In her life and career, Didion achieved a level of fame that few writers can match, crafting a cool, distinctive voice among the male-dominated New Journalism movement. Blending the deeply personal with precise political writing, she documented everything from the false promise of California counterculture in the 1960s, to the death of her husband and collaborator John Gregory Dunne in 2003.

“We tell ourselves stories in order to live,” Didion famously wrote in the 1979 essay collection The White Album. However, it was decades before that her writing career first took off, after she won a Vogue writing contest, leading to a seven-year run at the magazine’s offices in New York.

Between New York and Los Angeles, Didion mingled with the likes of Sylvia Plath, Warren Beatty, Roman Polanski, Janis Joplin, and Tom Wolfe. In 1966, she moved with Dunne to LA, following the publication of her debut novel, Run, River, three years earlier. Her first essay collection, Slouching Towards Bethlehem, was published in 1968.

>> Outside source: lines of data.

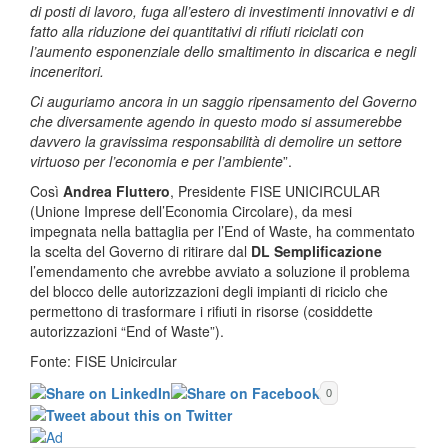
di posti di lavoro, fuga all’estero di investimenti innovativi e di
fatto alla riduzione dei quantitativi di rifiuti riciclati con
l’aumento esponenziale dello smaltimento in discarica e negli
inceneritori.
Ci auguriamo ancora in un saggio ripensamento del Governo
che diversamente agendo in questo modo si assumerebbe
davvero la gravissima responsabilità di demolire un settore
virtuoso per l’economia e per l’ambiente
”.
Così
Andrea Fluttero
, Presidente FISE UNICIRCULAR
(Unione Imprese dell’Economia Circolare), da mesi
impegnata nella battaglia per l’End of Waste, ha commentato
la scelta del Governo di ritirare dal
DL Semplificazione
l’emendamento che avrebbe avviato a soluzione il problema
del blocco delle autorizzazioni degli impianti di riciclo che
permettono di trasformare i rifiuti in risorse (cosiddette
autorizzazioni “End of Waste”).
Fonte: FISE Unicircular
0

Several more novels followed, from the Hollywood novel Play It as It Lays (which she adapted into a screenplay with Dunne), to 1996’s The Last Thing He Wanted. Didion wrote several screenplays alongside Dunne, also including the 1976 film A Star is Born.

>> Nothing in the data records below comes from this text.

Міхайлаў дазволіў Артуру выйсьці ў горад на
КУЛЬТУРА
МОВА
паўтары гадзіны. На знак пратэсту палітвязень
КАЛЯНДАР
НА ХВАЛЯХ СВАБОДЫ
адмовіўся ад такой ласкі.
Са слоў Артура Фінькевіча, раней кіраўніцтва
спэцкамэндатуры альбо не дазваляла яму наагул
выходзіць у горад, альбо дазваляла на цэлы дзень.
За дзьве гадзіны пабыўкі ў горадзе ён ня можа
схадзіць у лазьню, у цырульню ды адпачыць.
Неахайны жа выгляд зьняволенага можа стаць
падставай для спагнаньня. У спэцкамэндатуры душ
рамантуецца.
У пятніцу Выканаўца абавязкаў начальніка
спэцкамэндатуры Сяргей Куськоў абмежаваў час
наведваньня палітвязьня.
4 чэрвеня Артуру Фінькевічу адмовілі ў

However, Didion’s incisive non-fiction remained her primary focus and best-known work. After The White Album came 1983’s Salvador, about American involvement in El Salvador, which she observed while travelling in 1982. Other political writings include dispatches from presidential campaigns, ruminations on the performative nature of US politics (see: Political Fictions), and the imperialistic response to 9/11.

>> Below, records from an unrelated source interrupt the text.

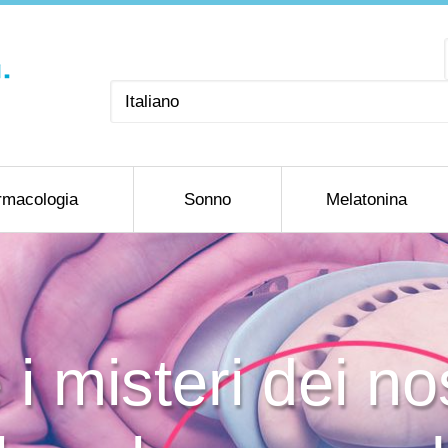
Scegli
una
lingua
rmacologia
Sonno
Melatonina
i misteri dei nos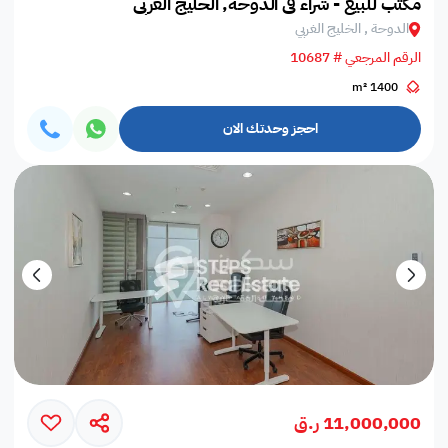
مكتب للبيع - شراء في الدوحة, الخليج الغربي
الدوحة , الخليج الغربي
الرقم المرجعي # 10687
1400 m²
احجز وحدتك الان
11,000,000 ر.ق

When Dunne died from a heart attack in 2003, Didion also wrote the moving meditation on grief The Year of Magical Thinking, which went on to win her a National Book Award and Pulitzer Prize. The 2005 death of their adopted daughter, Quintana Roo Dunne, prompted another intimate memoir, 2011’s Blue Nights, which sees her reflect on ageing and parenthood.

Didion’s longstanding impact (and effortless cool) has been made clear in recent years, which have seen her celebrated as the face of Céline, as well as a recipient of a National Medal for Arts and Humanities. “I’m surprised she hasn’t already gotten this award,” said Barack Obama, presenting her with the medal in 2012. In 2017, the Netflix documentary The Center Will Not Hold also helped shed light on the seminal writer’s life.

In the wake of her death, tributes to Joan Didion have poured in from writers and other artists who have been touched by her unimaginable influence. “RIP Joan,” writes Phoebe Bridgers on Twitter, sharing a quote from Slouching Towards Bethlehem.

“There’s always a book of joan essays in my backpack,” musician Maggie Rogers adds. “She reminds me how to see. how to be with the world. how to feel it. how to know it bc i feel it. may the writer gods greet you as you take your great place in the sky.”

Filmmaker Ava DuVernay, meanwhile, has shared a quote from Didion’s 1978 interview with the Paris Review, on writing as a “hostile act”. “It’s hostile in that you’re trying to make somebody see something the way you see it, trying to impose your idea, your picture…” Didion says in the interview. “Quite often you want to tell somebody your dream, your nightmare… The writer is always tricking the reader into listening to the dream.”